-------- TASK DATA
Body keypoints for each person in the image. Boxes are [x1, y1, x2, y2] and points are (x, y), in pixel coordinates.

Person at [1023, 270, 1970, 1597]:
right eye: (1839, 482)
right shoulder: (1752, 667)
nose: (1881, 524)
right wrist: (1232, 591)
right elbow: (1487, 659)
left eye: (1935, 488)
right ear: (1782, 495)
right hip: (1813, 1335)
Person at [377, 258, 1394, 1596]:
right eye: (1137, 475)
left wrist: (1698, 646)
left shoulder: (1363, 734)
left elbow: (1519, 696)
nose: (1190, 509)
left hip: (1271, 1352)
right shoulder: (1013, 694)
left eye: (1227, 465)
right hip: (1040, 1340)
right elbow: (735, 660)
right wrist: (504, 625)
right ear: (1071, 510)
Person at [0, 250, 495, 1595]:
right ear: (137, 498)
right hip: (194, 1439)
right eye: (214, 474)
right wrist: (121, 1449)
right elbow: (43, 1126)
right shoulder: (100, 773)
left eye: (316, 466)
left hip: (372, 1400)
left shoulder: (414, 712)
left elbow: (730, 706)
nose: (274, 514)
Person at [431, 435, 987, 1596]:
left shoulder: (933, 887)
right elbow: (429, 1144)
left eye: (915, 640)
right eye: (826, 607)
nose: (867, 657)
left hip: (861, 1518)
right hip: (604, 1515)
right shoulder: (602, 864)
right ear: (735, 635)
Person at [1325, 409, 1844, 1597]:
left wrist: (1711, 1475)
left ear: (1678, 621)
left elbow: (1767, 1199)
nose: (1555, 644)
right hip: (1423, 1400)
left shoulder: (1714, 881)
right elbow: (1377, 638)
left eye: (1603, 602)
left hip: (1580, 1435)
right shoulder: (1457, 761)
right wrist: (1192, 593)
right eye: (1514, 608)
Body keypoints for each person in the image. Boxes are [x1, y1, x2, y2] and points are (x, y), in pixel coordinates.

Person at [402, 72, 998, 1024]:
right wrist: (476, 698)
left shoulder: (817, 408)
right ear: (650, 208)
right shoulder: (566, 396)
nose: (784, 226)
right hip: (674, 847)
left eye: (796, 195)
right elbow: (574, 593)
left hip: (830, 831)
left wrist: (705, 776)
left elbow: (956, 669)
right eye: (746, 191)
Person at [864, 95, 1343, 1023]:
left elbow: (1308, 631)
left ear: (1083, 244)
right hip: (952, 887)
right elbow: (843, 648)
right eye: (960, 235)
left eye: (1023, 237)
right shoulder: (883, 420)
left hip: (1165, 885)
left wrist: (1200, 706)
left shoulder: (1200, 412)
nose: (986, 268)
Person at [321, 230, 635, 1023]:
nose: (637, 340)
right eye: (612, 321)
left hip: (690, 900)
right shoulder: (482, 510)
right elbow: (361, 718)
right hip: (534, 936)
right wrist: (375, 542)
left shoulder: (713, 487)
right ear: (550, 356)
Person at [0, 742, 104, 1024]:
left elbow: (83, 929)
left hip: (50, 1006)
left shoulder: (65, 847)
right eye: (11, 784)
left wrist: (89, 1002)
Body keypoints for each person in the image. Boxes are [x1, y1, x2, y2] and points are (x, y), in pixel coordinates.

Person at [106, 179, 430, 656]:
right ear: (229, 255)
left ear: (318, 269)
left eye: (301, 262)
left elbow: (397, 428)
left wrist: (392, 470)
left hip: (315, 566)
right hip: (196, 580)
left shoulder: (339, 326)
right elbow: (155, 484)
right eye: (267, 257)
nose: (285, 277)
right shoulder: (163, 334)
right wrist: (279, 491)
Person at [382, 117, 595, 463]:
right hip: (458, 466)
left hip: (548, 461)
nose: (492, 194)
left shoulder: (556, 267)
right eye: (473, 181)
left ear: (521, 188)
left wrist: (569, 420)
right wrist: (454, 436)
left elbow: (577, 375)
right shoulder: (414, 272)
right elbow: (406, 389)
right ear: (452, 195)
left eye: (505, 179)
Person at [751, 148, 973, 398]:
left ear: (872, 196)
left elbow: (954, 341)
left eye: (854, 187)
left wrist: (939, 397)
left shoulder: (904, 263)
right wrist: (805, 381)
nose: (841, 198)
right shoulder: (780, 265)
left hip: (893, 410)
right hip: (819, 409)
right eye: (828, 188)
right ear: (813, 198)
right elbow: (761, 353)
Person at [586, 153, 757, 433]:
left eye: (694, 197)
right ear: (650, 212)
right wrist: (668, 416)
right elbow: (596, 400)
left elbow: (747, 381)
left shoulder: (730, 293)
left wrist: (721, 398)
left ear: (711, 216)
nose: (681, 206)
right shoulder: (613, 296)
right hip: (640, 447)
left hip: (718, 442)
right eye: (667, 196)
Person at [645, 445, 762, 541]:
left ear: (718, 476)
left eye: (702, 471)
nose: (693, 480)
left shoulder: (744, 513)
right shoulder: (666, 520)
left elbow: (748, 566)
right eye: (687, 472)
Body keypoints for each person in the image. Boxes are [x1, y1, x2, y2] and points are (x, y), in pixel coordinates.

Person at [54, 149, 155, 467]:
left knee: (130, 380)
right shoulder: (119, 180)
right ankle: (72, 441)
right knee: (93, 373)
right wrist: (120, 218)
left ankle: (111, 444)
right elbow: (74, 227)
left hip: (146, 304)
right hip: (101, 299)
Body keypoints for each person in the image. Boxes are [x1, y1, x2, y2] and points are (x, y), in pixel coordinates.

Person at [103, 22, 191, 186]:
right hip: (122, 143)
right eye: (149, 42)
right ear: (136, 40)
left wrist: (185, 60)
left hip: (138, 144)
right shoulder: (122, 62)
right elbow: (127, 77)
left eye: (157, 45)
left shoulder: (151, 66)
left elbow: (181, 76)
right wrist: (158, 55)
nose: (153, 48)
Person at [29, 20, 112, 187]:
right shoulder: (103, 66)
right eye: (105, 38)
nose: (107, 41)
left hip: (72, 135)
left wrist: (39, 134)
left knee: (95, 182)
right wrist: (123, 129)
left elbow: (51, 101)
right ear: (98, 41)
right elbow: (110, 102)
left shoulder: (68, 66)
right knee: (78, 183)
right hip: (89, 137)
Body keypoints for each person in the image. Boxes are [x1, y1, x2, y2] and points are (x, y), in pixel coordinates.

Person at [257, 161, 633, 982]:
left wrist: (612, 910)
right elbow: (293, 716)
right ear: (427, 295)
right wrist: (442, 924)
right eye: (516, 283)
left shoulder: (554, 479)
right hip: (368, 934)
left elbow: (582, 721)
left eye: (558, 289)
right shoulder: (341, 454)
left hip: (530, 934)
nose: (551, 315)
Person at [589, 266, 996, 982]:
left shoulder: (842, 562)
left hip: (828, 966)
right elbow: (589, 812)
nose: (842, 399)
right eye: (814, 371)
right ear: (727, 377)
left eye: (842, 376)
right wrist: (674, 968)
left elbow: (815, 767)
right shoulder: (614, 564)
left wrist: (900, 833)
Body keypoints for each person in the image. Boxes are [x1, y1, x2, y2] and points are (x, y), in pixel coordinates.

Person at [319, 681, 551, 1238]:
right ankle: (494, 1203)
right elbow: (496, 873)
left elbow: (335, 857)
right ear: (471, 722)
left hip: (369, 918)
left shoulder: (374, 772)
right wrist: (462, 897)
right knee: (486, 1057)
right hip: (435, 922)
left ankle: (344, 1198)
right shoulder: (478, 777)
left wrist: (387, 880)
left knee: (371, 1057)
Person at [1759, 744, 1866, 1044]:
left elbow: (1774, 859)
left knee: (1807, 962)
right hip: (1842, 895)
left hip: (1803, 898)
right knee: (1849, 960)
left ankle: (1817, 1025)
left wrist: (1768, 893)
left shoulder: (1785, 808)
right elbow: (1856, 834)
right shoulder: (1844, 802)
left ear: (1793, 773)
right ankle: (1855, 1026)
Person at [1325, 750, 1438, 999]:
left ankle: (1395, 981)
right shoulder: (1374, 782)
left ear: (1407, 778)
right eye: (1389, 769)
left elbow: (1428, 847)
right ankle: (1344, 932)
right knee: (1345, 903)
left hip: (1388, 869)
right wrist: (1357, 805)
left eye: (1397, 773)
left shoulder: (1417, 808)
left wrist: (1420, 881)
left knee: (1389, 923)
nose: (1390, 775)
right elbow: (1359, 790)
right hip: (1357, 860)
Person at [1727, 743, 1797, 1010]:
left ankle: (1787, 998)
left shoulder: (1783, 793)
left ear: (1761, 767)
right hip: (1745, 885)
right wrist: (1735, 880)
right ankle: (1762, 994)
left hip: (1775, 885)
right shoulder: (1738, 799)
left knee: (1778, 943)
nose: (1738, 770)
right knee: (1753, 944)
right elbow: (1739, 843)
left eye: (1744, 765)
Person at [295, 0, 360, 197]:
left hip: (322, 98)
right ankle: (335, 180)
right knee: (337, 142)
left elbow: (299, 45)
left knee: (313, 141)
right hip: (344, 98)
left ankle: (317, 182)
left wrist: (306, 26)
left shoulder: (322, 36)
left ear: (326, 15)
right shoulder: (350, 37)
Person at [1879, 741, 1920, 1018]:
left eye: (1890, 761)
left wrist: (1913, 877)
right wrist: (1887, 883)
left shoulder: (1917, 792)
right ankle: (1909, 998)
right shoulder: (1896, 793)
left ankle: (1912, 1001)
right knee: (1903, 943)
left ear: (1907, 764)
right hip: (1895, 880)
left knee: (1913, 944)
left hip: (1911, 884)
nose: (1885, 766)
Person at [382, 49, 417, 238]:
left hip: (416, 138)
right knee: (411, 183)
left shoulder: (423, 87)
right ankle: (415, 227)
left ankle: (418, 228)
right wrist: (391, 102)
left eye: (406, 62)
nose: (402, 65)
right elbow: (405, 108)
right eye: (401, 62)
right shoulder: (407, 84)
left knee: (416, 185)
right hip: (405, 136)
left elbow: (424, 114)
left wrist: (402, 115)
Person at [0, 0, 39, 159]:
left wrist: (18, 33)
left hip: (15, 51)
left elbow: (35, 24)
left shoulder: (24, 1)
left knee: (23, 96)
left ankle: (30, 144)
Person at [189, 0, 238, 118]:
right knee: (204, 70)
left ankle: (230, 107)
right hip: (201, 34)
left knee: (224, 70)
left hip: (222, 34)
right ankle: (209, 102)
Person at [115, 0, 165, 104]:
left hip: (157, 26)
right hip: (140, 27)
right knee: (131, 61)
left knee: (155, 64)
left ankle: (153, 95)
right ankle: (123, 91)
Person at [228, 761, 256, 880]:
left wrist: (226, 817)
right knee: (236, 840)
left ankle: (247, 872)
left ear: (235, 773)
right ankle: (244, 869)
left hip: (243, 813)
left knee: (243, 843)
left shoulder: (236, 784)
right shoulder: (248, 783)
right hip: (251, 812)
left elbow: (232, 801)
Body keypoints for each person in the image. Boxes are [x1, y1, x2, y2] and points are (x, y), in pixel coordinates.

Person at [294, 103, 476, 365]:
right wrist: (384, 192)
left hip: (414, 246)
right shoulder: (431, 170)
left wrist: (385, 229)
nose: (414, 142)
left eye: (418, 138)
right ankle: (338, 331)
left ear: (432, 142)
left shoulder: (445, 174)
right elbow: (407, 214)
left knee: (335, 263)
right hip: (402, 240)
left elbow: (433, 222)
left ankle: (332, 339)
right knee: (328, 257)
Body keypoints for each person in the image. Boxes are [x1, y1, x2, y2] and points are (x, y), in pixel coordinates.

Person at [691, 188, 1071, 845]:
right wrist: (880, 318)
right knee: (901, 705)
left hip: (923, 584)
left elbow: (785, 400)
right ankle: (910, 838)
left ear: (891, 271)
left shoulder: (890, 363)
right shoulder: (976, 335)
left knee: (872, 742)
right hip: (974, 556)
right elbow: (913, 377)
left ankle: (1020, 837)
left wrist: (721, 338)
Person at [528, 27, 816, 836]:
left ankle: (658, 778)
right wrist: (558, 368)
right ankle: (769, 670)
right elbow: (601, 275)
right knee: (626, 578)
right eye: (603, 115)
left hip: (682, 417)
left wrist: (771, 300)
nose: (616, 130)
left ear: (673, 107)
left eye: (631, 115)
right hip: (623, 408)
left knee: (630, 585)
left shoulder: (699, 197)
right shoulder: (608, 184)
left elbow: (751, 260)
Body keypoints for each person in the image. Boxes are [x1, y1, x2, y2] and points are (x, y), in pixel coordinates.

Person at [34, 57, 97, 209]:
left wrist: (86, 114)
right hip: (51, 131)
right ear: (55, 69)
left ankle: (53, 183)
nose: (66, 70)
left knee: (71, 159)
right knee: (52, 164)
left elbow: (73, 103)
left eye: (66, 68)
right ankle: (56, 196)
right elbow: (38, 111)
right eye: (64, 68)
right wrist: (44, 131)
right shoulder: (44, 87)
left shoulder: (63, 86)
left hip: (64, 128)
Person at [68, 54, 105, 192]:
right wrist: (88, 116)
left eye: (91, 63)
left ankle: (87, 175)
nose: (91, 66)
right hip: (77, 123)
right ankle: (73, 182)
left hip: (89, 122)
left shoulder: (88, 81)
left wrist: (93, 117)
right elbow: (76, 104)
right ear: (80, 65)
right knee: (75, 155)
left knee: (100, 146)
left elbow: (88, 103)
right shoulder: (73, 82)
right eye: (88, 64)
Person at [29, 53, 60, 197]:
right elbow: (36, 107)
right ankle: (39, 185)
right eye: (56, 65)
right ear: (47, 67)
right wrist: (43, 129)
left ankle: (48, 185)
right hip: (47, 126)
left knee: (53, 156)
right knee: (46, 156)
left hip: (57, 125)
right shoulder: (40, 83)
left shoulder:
----------------
● TASK PROMPT:
What you return must be an exact retyping of the lines above starting at the line with "right ear: (550, 356)" and ending at the line with "left eye: (301, 262)", and nothing besides.

● SOLUTION FOR THIS TASK:
right ear: (550, 356)
Person at [0, 742, 104, 1024]:
left elbow: (83, 929)
left hip: (50, 1006)
left shoulder: (65, 847)
right eye: (11, 784)
left wrist: (89, 1002)
Body keypoints for each person in the image. Boxes are [x1, y1, x2, y2] and points are (x, y), in pixel coordinates.

Person at [106, 179, 430, 656]:
right ear: (229, 255)
left ear: (318, 269)
left eye: (301, 262)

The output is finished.